**What is required:** Render the lines that begin with the one containing "On Sunday, when" and end with the one containing "On Wednesday, one" as a JSON list of strings, one string per line, with blank lines dropped. Omit the pictures.

**Records for the task:**
+ + + +

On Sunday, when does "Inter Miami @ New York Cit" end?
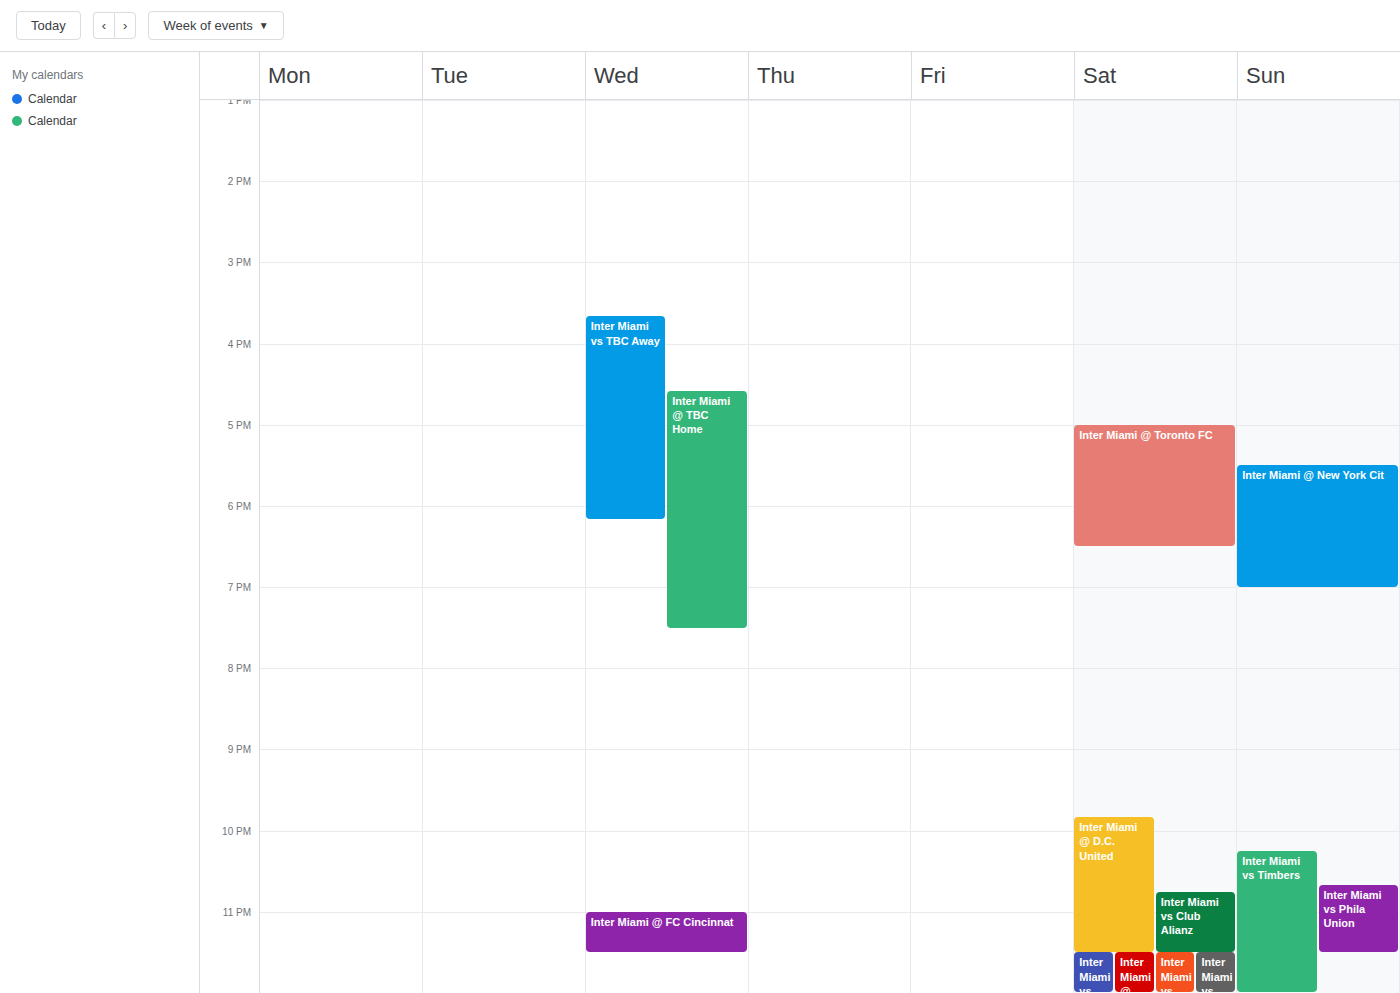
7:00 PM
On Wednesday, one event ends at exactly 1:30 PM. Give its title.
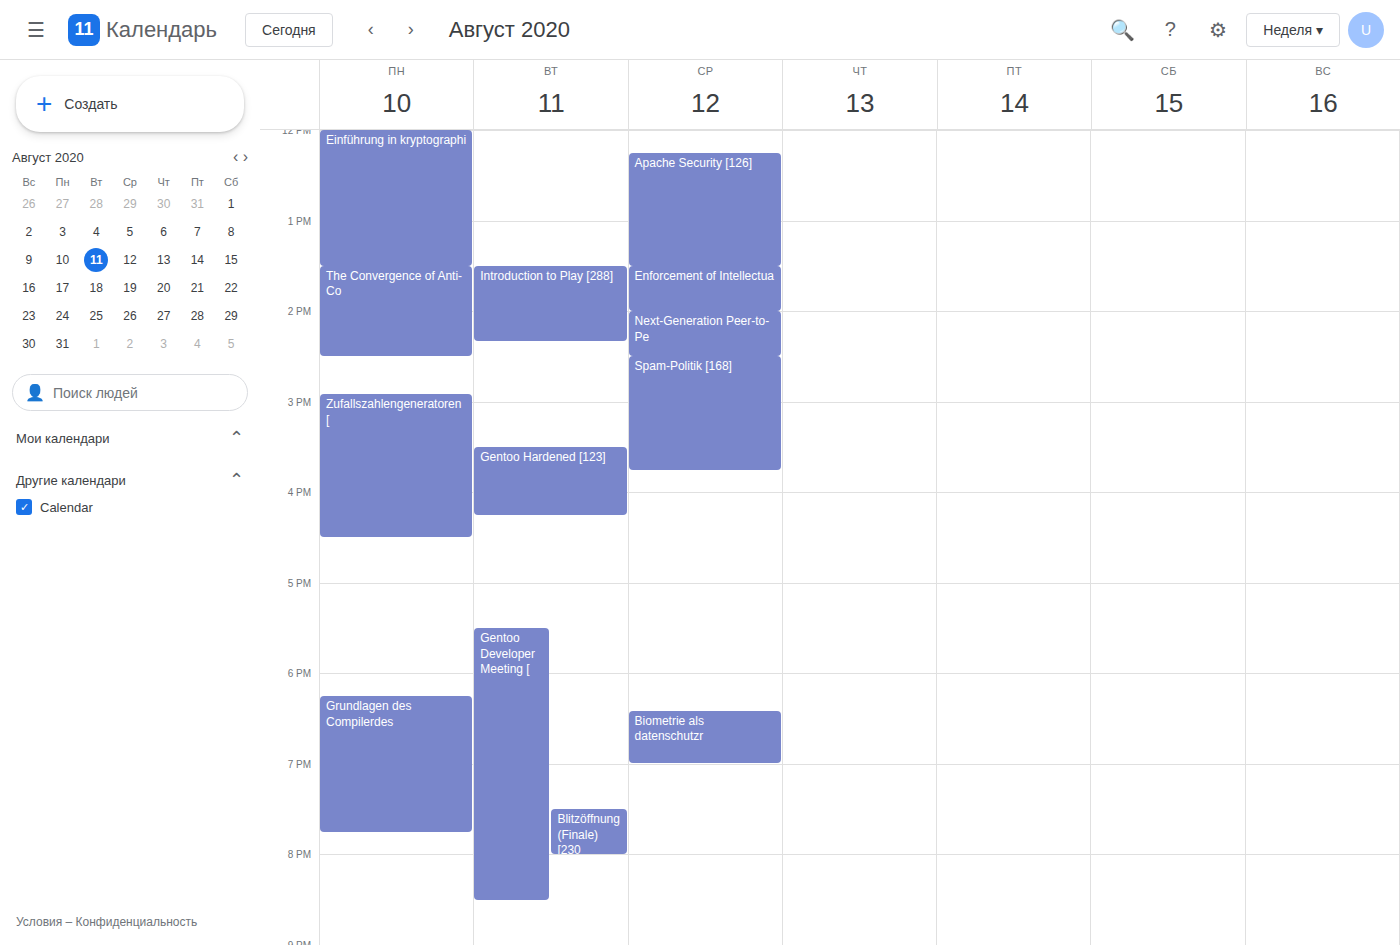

+ + + +

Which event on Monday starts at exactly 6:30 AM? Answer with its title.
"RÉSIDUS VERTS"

+ + + +

**The solution:**
[
  "On Sunday, when does \"Inter Miami @ New York Cit\" end?",
  "7:00 PM",
  "On Wednesday, one event ends at exactly 1:30 PM. Give its title."
]